# Problem requirements
Return the lines of the records starting at the line that contains "Initiatives UK-US pour" and ending at the line that contains "Residir en Posadas.", with both of those lines included. Leave the pictures out of your answer.

Saved data entries
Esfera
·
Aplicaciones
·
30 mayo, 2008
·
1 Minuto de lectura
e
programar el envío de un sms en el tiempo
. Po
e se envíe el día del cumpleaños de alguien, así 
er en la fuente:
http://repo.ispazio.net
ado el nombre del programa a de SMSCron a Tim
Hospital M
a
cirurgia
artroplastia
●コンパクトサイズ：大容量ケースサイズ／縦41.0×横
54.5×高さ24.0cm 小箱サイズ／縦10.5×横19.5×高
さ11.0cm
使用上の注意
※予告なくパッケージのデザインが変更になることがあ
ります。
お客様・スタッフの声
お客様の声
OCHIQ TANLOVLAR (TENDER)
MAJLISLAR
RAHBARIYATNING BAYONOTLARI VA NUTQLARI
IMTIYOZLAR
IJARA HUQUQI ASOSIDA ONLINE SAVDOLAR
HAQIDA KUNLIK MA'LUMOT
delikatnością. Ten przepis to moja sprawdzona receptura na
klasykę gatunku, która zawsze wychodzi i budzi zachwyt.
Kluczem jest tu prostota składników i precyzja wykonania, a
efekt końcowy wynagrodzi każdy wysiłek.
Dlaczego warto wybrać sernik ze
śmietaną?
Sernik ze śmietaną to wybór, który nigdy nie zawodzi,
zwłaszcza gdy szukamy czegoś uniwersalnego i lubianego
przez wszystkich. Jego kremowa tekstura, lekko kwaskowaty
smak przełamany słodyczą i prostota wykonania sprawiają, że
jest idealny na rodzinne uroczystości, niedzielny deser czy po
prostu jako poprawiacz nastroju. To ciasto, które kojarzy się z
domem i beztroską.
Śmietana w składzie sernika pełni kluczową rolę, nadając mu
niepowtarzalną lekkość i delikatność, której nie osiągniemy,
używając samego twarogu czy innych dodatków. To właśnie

---

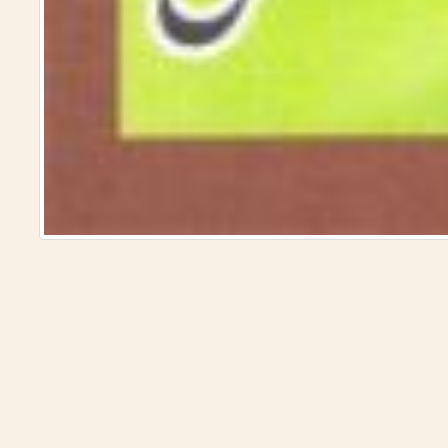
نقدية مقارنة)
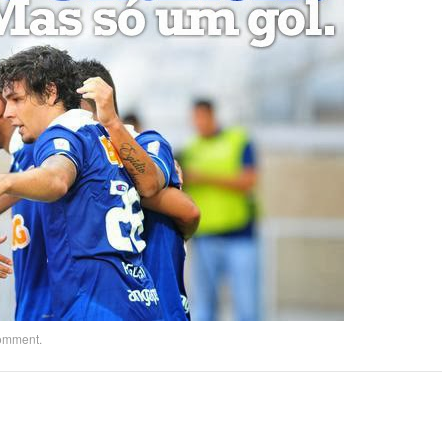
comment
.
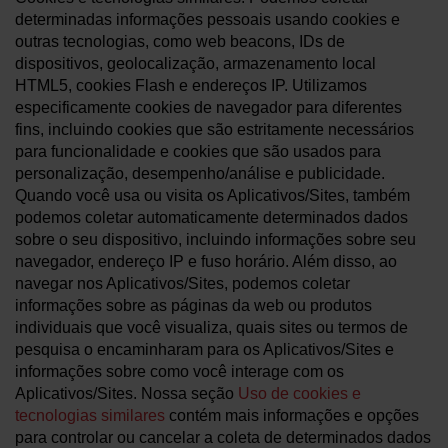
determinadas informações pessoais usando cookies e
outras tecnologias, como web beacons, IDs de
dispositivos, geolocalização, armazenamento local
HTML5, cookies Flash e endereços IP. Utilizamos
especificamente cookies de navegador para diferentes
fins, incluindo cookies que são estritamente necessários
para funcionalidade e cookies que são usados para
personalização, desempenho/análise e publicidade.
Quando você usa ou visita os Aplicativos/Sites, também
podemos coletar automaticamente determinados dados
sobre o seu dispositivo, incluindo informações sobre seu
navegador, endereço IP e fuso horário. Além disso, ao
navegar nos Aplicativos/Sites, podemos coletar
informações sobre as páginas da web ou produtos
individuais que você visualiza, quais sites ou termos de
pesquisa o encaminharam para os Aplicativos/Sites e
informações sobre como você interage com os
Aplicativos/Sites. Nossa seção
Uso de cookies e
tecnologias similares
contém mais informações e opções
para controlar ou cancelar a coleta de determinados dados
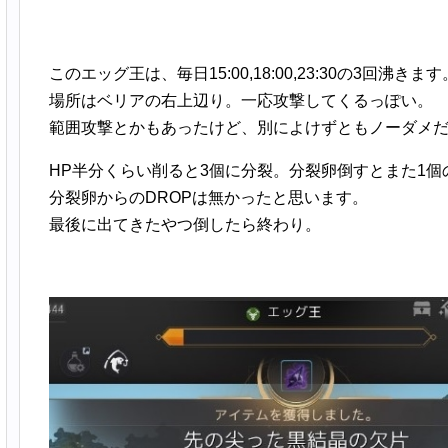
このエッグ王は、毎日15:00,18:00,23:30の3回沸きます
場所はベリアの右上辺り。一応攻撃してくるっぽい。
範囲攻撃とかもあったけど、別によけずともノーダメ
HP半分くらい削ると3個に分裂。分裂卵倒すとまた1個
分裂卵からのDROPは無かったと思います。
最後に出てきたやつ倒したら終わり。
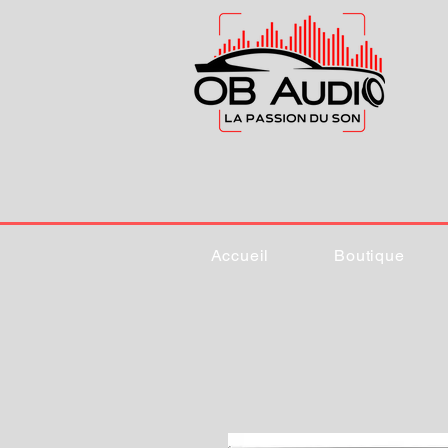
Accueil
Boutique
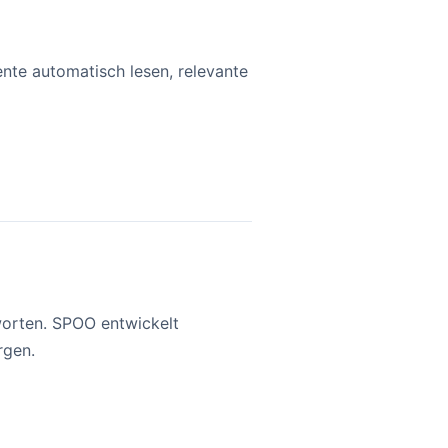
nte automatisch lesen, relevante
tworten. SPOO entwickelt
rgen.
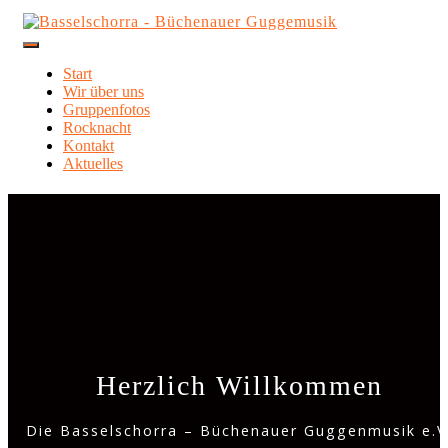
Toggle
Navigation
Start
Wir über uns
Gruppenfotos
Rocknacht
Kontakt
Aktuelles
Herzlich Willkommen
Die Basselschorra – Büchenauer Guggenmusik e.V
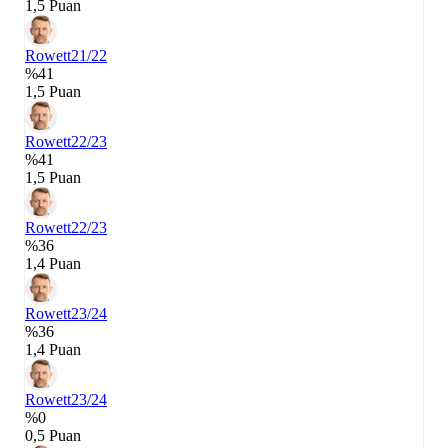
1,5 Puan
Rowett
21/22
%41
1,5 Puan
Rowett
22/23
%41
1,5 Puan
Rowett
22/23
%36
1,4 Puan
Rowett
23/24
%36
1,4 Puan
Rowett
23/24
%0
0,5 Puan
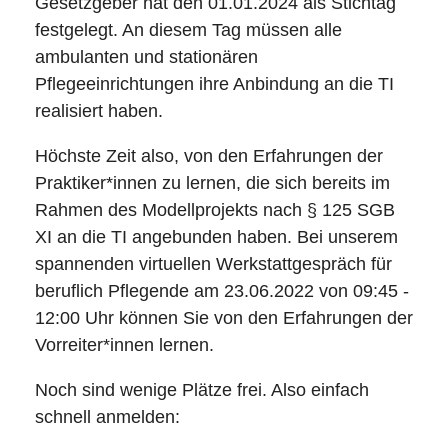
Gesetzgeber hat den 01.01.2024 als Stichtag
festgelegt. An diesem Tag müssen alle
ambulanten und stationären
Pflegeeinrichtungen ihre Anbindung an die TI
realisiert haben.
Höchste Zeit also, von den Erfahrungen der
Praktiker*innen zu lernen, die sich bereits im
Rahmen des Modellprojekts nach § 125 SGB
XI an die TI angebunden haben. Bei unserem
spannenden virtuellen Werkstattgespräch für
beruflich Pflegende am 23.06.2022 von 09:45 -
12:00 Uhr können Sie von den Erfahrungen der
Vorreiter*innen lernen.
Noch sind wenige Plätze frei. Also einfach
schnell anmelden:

---

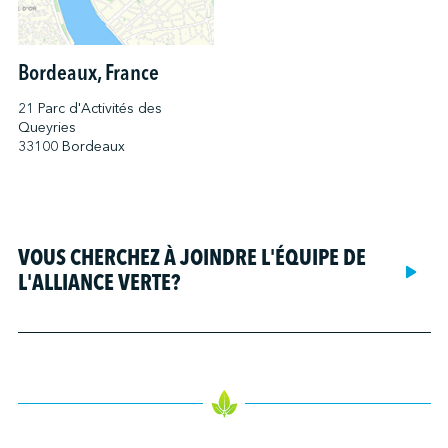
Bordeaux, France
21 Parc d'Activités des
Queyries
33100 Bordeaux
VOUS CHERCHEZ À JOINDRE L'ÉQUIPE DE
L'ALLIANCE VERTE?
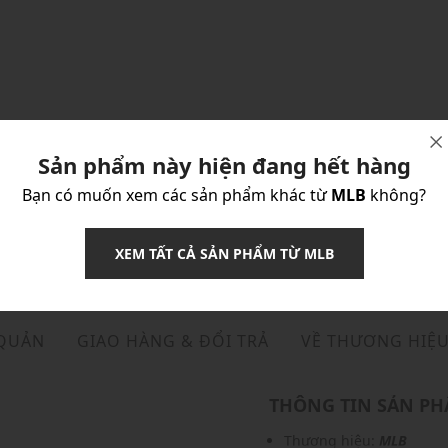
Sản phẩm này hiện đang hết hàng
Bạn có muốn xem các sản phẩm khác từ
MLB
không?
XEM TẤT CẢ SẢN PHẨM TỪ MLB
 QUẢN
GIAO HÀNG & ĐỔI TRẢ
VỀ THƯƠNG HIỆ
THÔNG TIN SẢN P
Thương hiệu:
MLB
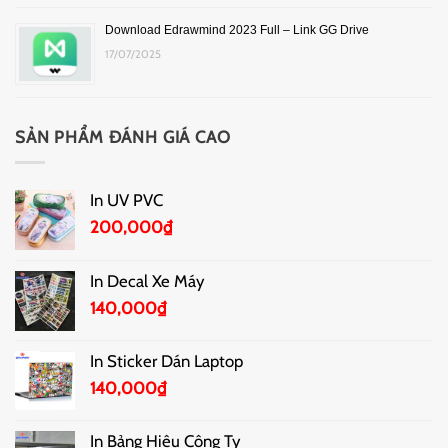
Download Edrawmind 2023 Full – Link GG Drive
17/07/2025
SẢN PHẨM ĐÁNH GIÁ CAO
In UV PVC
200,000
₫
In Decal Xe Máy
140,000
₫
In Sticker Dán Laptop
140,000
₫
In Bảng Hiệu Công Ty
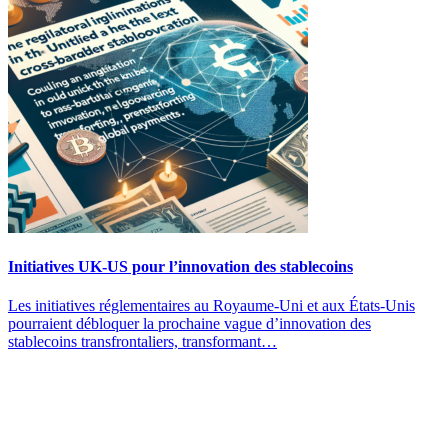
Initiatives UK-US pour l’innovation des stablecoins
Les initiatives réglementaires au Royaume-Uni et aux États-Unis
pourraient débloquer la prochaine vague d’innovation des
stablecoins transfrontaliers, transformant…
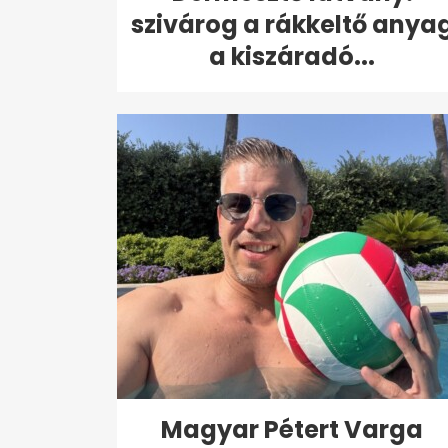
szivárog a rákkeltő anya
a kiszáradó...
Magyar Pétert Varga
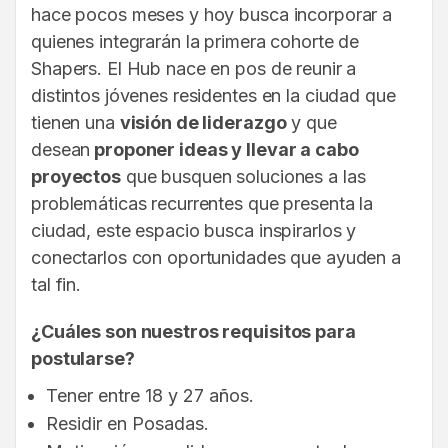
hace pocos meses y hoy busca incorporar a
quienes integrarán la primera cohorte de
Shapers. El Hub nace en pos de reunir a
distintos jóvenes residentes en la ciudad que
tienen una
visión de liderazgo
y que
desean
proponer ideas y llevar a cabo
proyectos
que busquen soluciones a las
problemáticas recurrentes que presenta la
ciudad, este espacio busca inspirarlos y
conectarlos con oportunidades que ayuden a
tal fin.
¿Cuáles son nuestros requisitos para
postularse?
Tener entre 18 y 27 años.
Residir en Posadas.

# Your response
Initiatives UK-US pour l’innovation des stablecoins
Les initiatives réglementaires au Royaume-Uni et aux États-Unis
pourraient débloquer la prochaine vague d’innovation des
stablecoins transfrontaliers, transformant…
szivárog a rákkeltő anya
a kiszáradó...
Magyar Pétert Varga
hace pocos meses y hoy busca incorporar a
quienes integrarán la primera cohorte de
Shapers. El Hub nace en pos de reunir a
distintos jóvenes residentes en la ciudad que
tienen una
visión de liderazgo
y que
desean
proponer ideas y llevar a cabo
proyectos
que busquen soluciones a las
problemáticas recurrentes que presenta la
ciudad, este espacio busca inspirarlos y
conectarlos con oportunidades que ayuden a
tal fin.
¿Cuáles son nuestros requisitos para
postularse?
Tener entre 18 y 27 años.
Residir en Posadas.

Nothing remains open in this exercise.